Mr Ngerng's lawyer M. Ravi had, on June 18, asked for better information to clarify some of them.
One was malice on the part of Mr Ngerng.
Mr Singh wrote in Wednesday's letter that Mr Ngerng had published the allegation against Mr Lee, "not caring whether they were true or false". Mr Ngerng intended to injure Mr Lee and to wound Mr Lee's reputation, he said.
And although the 33-year-old blogger had apologised to Mr Lee last month, admitting the libel was "false and completely without foundation", he continued to allege the libels were true, said Mr Singh.
Another point Mr Ravi wanted more details of was what Mr Singh had described as Mr Ngerng's "calculated and cynical conduct to use the occasion of his libels to promote himself and cause further distress and injury to" Mr Lee.
Mr Singh brought up how Mr Ngerng had, among other things, published a blogpost and video, actions that show his apology was insincere.

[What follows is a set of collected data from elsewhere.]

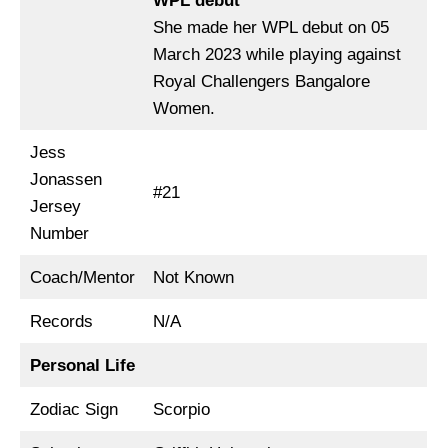
WPL debut
She made her WPL debut on 05
March 2023 while playing against
Royal Challengers Bangalore
Women.
Jess
Jonassen
#21
Jersey
Number
Coach/Mentor
Not Known
Records
N/A
Personal Life
Zodiac Sign
Scorpio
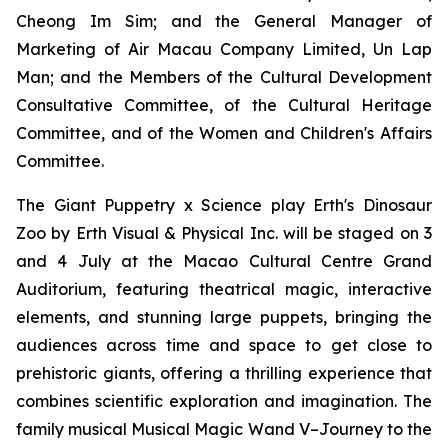
Cheong Im Sim; and the General Manager of
Marketing of Air Macau Company Limited, Un Lap
Man; and the Members of the Cultural Development
Consultative Committee, of the Cultural Heritage
Committee, and of the Women and Children's Affairs
Committee.
The Giant Puppetry x Science play
Erth's Dinosaur
Zoo
by Erth Visual & Physical Inc. will be staged on 3
and 4 July at the Macao Cultural Centre Grand
Auditorium, featuring theatrical magic, interactive
elements, and stunning large puppets, bringing the
audiences across time and space to get close to
prehistoric giants, offering a thrilling experience that
combines scientific exploration and imagination. The
family musical
Musical Magic Wand V–Journey to the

In a YouTube video uploaded on May 24, Mr Ngerng said he was "right" to make the allegation of criminal misappropriation and did not regret it, said Mr Singh.
He had also republished the "false and malicious" comparison between the City Harvest Church leaders prosecuted for allegedly misusing about $50 million in church funds and what Mr Lee had allegedly done to CPF funds, said Mr Singh
The Senior Counsel also wrote that Mr Ravi had in a May 28 letter "falsely claimed" that Mr Lee was seeking to prevent Mr Ngerng from expressing his views on the CPF, or from exercising his constitutional right to freedom of expression.
This "disingenuous suggestion" was later made in a letter Mr Ngerng intended to make public "to bolster his standing and in aid of his continuing public campaign against" Mr Lee, said Mr Singh.
Mr Ravi on Friday filed amended defence papers in court to add that, based on Article 14 of the Constitution - which guarantees Singaporeans the freedom of speech and expression, among others - Mr Lee has no cause of action against Mr Ngerng.